DATA EXTRACT: Begin
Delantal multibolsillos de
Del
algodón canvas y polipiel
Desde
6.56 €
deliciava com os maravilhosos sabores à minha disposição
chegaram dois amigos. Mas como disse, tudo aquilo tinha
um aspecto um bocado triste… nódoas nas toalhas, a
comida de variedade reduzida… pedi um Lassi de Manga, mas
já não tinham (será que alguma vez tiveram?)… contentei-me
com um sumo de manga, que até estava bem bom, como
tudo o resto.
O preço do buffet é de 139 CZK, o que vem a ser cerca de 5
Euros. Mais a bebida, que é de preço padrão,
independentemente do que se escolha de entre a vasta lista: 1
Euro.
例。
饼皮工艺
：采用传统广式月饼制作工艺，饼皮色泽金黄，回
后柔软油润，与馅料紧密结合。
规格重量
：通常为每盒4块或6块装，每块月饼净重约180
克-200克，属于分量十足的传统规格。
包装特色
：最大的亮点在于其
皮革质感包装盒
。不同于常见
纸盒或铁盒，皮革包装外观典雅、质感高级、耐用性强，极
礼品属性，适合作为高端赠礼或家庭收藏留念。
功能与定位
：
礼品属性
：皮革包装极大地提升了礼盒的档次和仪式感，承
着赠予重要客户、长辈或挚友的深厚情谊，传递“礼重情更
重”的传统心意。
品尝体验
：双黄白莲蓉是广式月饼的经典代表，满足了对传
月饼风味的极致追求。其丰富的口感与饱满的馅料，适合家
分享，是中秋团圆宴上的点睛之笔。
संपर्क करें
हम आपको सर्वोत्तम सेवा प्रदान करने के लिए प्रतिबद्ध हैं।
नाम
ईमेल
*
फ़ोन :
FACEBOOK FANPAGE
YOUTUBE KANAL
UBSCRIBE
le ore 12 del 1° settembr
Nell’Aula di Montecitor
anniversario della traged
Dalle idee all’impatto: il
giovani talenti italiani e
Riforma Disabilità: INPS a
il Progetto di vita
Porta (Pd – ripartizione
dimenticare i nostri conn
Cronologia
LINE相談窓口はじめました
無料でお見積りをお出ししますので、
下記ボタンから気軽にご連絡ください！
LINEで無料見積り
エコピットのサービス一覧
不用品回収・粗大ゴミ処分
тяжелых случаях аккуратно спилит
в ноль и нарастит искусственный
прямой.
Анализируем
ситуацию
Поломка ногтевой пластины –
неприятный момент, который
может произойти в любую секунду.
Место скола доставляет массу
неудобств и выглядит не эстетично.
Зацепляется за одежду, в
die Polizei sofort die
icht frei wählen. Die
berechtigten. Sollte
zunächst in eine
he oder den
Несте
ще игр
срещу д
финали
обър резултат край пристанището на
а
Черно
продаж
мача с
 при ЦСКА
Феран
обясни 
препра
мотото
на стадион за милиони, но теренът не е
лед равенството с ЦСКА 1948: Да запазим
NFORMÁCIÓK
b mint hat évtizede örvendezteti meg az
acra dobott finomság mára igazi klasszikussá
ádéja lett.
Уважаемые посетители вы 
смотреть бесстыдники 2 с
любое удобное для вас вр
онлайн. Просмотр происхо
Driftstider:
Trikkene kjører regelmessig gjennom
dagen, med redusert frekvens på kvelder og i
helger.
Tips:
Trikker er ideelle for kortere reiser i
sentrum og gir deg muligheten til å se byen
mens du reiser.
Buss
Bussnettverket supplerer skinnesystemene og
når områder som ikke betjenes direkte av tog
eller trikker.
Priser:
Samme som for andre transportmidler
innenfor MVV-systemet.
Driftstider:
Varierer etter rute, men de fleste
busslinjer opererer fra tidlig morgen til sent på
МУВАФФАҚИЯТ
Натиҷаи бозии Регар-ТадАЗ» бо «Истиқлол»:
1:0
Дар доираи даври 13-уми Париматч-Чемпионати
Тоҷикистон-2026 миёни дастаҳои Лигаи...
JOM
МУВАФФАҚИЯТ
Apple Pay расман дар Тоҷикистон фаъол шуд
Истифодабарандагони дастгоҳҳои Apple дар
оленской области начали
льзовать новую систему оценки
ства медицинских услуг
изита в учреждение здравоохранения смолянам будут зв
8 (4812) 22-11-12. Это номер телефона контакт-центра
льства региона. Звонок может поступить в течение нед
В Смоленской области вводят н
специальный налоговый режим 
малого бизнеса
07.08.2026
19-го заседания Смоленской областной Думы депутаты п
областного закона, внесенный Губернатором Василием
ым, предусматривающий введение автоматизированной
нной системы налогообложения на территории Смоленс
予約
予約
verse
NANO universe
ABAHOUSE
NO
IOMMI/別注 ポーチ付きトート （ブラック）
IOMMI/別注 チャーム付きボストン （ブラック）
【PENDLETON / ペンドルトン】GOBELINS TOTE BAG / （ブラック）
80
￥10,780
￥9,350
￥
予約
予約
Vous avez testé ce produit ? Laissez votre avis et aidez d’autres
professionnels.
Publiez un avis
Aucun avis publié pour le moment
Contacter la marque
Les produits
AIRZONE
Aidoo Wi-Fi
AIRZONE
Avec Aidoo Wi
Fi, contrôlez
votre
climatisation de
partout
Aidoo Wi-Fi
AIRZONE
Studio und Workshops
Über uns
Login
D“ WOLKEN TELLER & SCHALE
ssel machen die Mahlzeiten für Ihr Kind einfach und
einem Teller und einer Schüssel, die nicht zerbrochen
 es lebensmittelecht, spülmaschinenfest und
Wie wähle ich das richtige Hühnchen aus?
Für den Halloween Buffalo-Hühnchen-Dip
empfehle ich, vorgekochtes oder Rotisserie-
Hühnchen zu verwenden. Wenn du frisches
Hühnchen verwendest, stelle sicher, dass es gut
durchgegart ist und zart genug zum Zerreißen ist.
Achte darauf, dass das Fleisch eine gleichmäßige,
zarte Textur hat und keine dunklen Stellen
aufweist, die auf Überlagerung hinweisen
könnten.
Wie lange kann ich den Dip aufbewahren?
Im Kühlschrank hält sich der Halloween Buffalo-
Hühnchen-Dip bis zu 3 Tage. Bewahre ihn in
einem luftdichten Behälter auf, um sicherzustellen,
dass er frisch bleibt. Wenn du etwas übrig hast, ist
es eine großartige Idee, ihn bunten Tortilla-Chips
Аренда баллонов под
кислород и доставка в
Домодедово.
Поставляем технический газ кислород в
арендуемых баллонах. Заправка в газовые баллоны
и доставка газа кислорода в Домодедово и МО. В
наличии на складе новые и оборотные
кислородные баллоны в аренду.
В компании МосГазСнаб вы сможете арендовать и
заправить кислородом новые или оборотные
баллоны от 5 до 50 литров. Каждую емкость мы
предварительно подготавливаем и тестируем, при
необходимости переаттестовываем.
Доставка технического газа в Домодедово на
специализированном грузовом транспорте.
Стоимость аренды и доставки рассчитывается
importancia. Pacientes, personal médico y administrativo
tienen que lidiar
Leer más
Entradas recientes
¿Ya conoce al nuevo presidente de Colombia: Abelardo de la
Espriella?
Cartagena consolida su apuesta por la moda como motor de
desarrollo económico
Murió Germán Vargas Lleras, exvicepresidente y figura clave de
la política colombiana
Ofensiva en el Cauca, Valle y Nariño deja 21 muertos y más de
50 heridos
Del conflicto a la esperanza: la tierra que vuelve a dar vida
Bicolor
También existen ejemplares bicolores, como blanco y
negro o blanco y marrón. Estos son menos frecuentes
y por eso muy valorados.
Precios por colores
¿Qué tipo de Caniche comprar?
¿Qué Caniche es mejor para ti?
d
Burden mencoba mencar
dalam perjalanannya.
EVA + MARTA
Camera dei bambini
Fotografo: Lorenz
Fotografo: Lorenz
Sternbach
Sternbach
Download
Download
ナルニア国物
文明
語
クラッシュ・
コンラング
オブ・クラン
DATA EXTRACT: End
Reproduce the listing in full. Keep it exactly as written.

- **WRITTEN ANSWER**
Delantal multibolsillos de
Del
algodón canvas y polipiel
Desde
6.56 €
deliciava com os maravilhosos sabores à minha disposição
chegaram dois amigos. Mas como disse, tudo aquilo tinha
um aspecto um bocado triste… nódoas nas toalhas, a
comida de variedade reduzida… pedi um Lassi de Manga, mas
já não tinham (será que alguma vez tiveram?)… contentei-me
com um sumo de manga, que até estava bem bom, como
tudo o resto.
O preço do buffet é de 139 CZK, o que vem a ser cerca de 5
Euros. Mais a bebida, que é de preço padrão,
independentemente do que se escolha de entre a vasta lista: 1
Euro.
例。
饼皮工艺
：采用传统广式月饼制作工艺，饼皮色泽金黄，回
后柔软油润，与馅料紧密结合。
规格重量
：通常为每盒4块或6块装，每块月饼净重约180
克-200克，属于分量十足的传统规格。
包装特色
：最大的亮点在于其
皮革质感包装盒
。不同于常见
纸盒或铁盒，皮革包装外观典雅、质感高级、耐用性强，极
礼品属性，适合作为高端赠礼或家庭收藏留念。
功能与定位
：
礼品属性
：皮革包装极大地提升了礼盒的档次和仪式感，承
着赠予重要客户、长辈或挚友的深厚情谊，传递“礼重情更
重”的传统心意。
品尝体验
：双黄白莲蓉是广式月饼的经典代表，满足了对传
月饼风味的极致追求。其丰富的口感与饱满的馅料，适合家
分享，是中秋团圆宴上的点睛之笔。
संपर्क करें
हम आपको सर्वोत्तम सेवा प्रदान करने के लिए प्रतिबद्ध हैं।
नाम
ईमेल
*
फ़ोन :
FACEBOOK FANPAGE
YOUTUBE KANAL
UBSCRIBE
le ore 12 del 1° settembr
Nell’Aula di Montecitor
anniversario della traged
Dalle idee all’impatto: il
giovani talenti italiani e
Riforma Disabilità: INPS a
il Progetto di vita
Porta (Pd – ripartizione
dimenticare i nostri conn
Cronologia
LINE相談窓口はじめました
無料でお見積りをお出ししますので、
下記ボタンから気軽にご連絡ください！
LINEで無料見積り
エコピットのサービス一覧
不用品回収・粗大ゴミ処分
тяжелых случаях аккуратно спилит
в ноль и нарастит искусственный
прямой.
Анализируем
ситуацию
Поломка ногтевой пластины –
неприятный момент, который
может произойти в любую секунду.
Место скола доставляет массу
неудобств и выглядит не эстетично.
Зацепляется за одежду, в
die Polizei sofort die
icht frei wählen. Die
berechtigten. Sollte
zunächst in eine
he oder den
Несте
ще игр
срещу д
финали
обър резултат край пристанището на
а
Черно
продаж
мача с
 при ЦСКА
Феран
обясни 
препра
мотото
на стадион за милиони, но теренът не е
лед равенството с ЦСКА 1948: Да запазим
NFORMÁCIÓK
b mint hat évtizede örvendezteti meg az
acra dobott finomság mára igazi klasszikussá
ádéja lett.
Уважаемые посетители вы 
смотреть бесстыдники 2 с
любое удобное для вас вр
онлайн. Просмотр происхо
Driftstider:
Trikkene kjører regelmessig gjennom
dagen, med redusert frekvens på kvelder og i
helger.
Tips:
Trikker er ideelle for kortere reiser i
sentrum og gir deg muligheten til å se byen
mens du reiser.
Buss
Bussnettverket supplerer skinnesystemene og
når områder som ikke betjenes direkte av tog
eller trikker.
Priser:
Samme som for andre transportmidler
innenfor MVV-systemet.
Driftstider:
Varierer etter rute, men de fleste
busslinjer opererer fra tidlig morgen til sent på
МУВАФФАҚИЯТ
Натиҷаи бозии Регар-ТадАЗ» бо «Истиқлол»:
1:0
Дар доираи даври 13-уми Париматч-Чемпионати
Тоҷикистон-2026 миёни дастаҳои Лигаи...
JOM
МУВАФФАҚИЯТ
Apple Pay расман дар Тоҷикистон фаъол шуд
Истифодабарандагони дастгоҳҳои Apple дар
оленской области начали
льзовать новую систему оценки
ства медицинских услуг
изита в учреждение здравоохранения смолянам будут зв
8 (4812) 22-11-12. Это номер телефона контакт-центра
льства региона. Звонок может поступить в течение нед
В Смоленской области вводят н
специальный налоговый режим 
малого бизнеса
07.08.2026
19-го заседания Смоленской областной Думы депутаты п
областного закона, внесенный Губернатором Василием
ым, предусматривающий введение автоматизированной
нной системы налогообложения на территории Смоленс
予約
予約
verse
NANO universe
ABAHOUSE
NO
IOMMI/別注 ポーチ付きトート （ブラック）
IOMMI/別注 チャーム付きボストン （ブラック）
【PENDLETON / ペンドルトン】GOBELINS TOTE BAG / （ブラック）
80
￥10,780
￥9,350
￥
予約
予約
Vous avez testé ce produit ? Laissez votre avis et aidez d’autres
professionnels.
Publiez un avis
Aucun avis publié pour le moment
Contacter la marque
Les produits
AIRZONE
Aidoo Wi-Fi
AIRZONE
Avec Aidoo Wi
Fi, contrôlez
votre
climatisation de
partout
Aidoo Wi-Fi
AIRZONE
Studio und Workshops
Über uns
Login
D“ WOLKEN TELLER & SCHALE
ssel machen die Mahlzeiten für Ihr Kind einfach und
einem Teller und einer Schüssel, die nicht zerbrochen
 es lebensmittelecht, spülmaschinenfest und
Wie wähle ich das richtige Hühnchen aus?
Für den Halloween Buffalo-Hühnchen-Dip
empfehle ich, vorgekochtes oder Rotisserie-
Hühnchen zu verwenden. Wenn du frisches
Hühnchen verwendest, stelle sicher, dass es gut
durchgegart ist und zart genug zum Zerreißen ist.
Achte darauf, dass das Fleisch eine gleichmäßige,
zarte Textur hat und keine dunklen Stellen
aufweist, die auf Überlagerung hinweisen
könnten.
Wie lange kann ich den Dip aufbewahren?
Im Kühlschrank hält sich der Halloween Buffalo-
Hühnchen-Dip bis zu 3 Tage. Bewahre ihn in
einem luftdichten Behälter auf, um sicherzustellen,
dass er frisch bleibt. Wenn du etwas übrig hast, ist
es eine großartige Idee, ihn bunten Tortilla-Chips
Аренда баллонов под
кислород и доставка в
Домодедово.
Поставляем технический газ кислород в
арендуемых баллонах. Заправка в газовые баллоны
и доставка газа кислорода в Домодедово и МО. В
наличии на складе новые и оборотные
кислородные баллоны в аренду.
В компании МосГазСнаб вы сможете арендовать и
заправить кислородом новые или оборотные
баллоны от 5 до 50 литров. Каждую емкость мы
предварительно подготавливаем и тестируем, при
необходимости переаттестовываем.
Доставка технического газа в Домодедово на
специализированном грузовом транспорте.
Стоимость аренды и доставки рассчитывается
importancia. Pacientes, personal médico y administrativo
tienen que lidiar
Leer más
Entradas recientes
¿Ya conoce al nuevo presidente de Colombia: Abelardo de la
Espriella?
Cartagena consolida su apuesta por la moda como motor de
desarrollo económico
Murió Germán Vargas Lleras, exvicepresidente y figura clave de
la política colombiana
Ofensiva en el Cauca, Valle y Nariño deja 21 muertos y más de
50 heridos
Del conflicto a la esperanza: la tierra que vuelve a dar vida
Bicolor
También existen ejemplares bicolores, como blanco y
negro o blanco y marrón. Estos son menos frecuentes
y por eso muy valorados.
Precios por colores
¿Qué tipo de Caniche comprar?
¿Qué Caniche es mejor para ti?
d
Burden mencoba mencar
dalam perjalanannya.
EVA + MARTA
Camera dei bambini
Fotografo: Lorenz
Fotografo: Lorenz
Sternbach
Sternbach
Download
Download
ナルニア国物
文明
語
クラッシュ・
コンラング
オブ・クラン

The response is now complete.